It might just prove the defining image of the MLS is Back Tournament.
The San Jose Earthquakes were down two goals to the Vancouver Whitecaps with less than 20 minutes to play on Wednesday night, and somehow the California club managed to produce late-game heroics en route to a thrilling 4-3 comeback victory that included a dramatic 98th-minute winner.
The scenes that followed the final goal in the dying moments of the Group B affair were diametrically opposed. For the Whitecaps, stunning disbelief. For the Earthquakes, pure rapture and a euphoric team celebration that included an elated assistant coach shooting freeze spray into the air in a manner reminiscent to that of a hardcore fan holding a smoke bomb.
The passion on display was palpable and it could have made you forget for a second that this game was being played in a spectator-less venue.
“The reality of this group is that it is a joyous one,” said Earthquakes head coach Matias Almeyda in Spanish. “It is a group that knows that with me they can make mistakes so long as they insist on playing forward. I give them that security and hope they convey it, and they are giving back to me these types of happy nights of soccer that stay engrained forever.
“This game will stay in my head and heart because these are hard matches, difficult matches, especially in a tournament setup that does not permit you to lose points. From that standpoint, I’m very happy with all of the players.”
While the Earthquakes were on cloud nine after the game, the Whitecaps were left to wonder what exactly went wrong. They crumbled in horrifying fashion during the match’s final 30 minutes and change, allowing Chris Wondolowski, Oswaldo Alanis, and Shea Salinas to find the back of the net.

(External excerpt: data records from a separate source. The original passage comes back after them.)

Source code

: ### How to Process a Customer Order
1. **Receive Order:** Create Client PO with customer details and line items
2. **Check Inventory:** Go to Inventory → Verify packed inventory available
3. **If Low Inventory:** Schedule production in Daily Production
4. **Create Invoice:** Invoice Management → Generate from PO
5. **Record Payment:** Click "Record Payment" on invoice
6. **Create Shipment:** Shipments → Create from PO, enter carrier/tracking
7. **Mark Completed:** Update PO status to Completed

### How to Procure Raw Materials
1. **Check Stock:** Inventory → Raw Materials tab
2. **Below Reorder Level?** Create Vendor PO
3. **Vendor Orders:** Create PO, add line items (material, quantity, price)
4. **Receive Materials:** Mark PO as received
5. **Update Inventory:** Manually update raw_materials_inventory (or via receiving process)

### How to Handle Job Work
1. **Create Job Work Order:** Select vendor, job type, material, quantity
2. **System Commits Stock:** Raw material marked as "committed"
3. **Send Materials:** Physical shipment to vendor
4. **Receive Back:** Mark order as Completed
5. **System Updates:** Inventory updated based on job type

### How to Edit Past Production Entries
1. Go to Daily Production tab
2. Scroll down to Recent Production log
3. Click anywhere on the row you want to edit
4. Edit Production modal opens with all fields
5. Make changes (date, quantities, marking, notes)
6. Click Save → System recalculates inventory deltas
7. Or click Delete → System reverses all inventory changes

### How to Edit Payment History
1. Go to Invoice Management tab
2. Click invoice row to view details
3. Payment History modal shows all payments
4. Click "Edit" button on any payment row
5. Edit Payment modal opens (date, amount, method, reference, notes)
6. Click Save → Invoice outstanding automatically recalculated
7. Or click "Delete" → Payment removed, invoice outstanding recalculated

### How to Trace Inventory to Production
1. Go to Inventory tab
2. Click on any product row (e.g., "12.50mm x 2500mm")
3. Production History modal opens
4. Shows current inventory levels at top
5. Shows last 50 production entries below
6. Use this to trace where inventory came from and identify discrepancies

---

“Unfortunately, we weren’t able to close the game,” said Whitecaps head coach Marc Dos Santos. “It is really hard right now. The players are not ready to play 90 minutes, they are not ready to play 100 minutes. With the injury time, it gets very difficult and then it’s hard to keep the composure until the end. We felt it during the game.”
Dos Santos added that not having a full complement of players hurt the Whitecaps. The Canadian outfit’s depth for this tournament has been depleted with the absences of eight players, including Lucas Cavallini, Fredy Montero, Erik Godoy, and Janio Bikel.
Still, the Whitecaps were left to rue what could have been.
“They are disappointed. They are disappointed,” said Dos Santos about his players. “But they believe on what we did and they believe the things that we were able to do and they are staying positive. It was hard, and we have days to recover from this loss.”
The Whitecaps may have let three points slip away, but the Earthquakes dominated the run of play on Wednesday. Almeyda’s side out-possessed the Whitecaps by a 68-32 percent mark, outshot them by a 30-7 margin, and had 22 corner kicks compared to the four it conceded.
Critical errors by the Earthquakes were a big reason why the Whitecaps were in a position to win, but they were ruled out by the Earthquakes’ mental toughness and adamant nature.
“On the field, this group knows they are players that have freedom,” said Almeyda. “They have freedom to create and the freedom to take risks, and I’m not going get ticked off no matter how many mistakes they. The one that makes the mistake is the one that doesn’t try because the one that doesn’t try will never make a mistake.
“I stay with the attempt and accept the mistake. Now if in the face of a mistake, I don’t attempt again then I worry. But the players are showing that even in the face of mistakes they keep insisting, and that shows strength within the group.”
It surely did on Wednesday night. The Earthquakes pulled off some unbelievable late-game heroics, and the magic and passion they conjured up while doing so will not soon be forgotten.
“What you saw was a team that maintained its identity even in the face of adversity,” said Almeyda. “It was a team that is searching for its own style of play, a team that respects every opponent they face, and that never gives up on itself.
“We really have a great group and I’m proud of the team I coach, but I am even more so thankful.”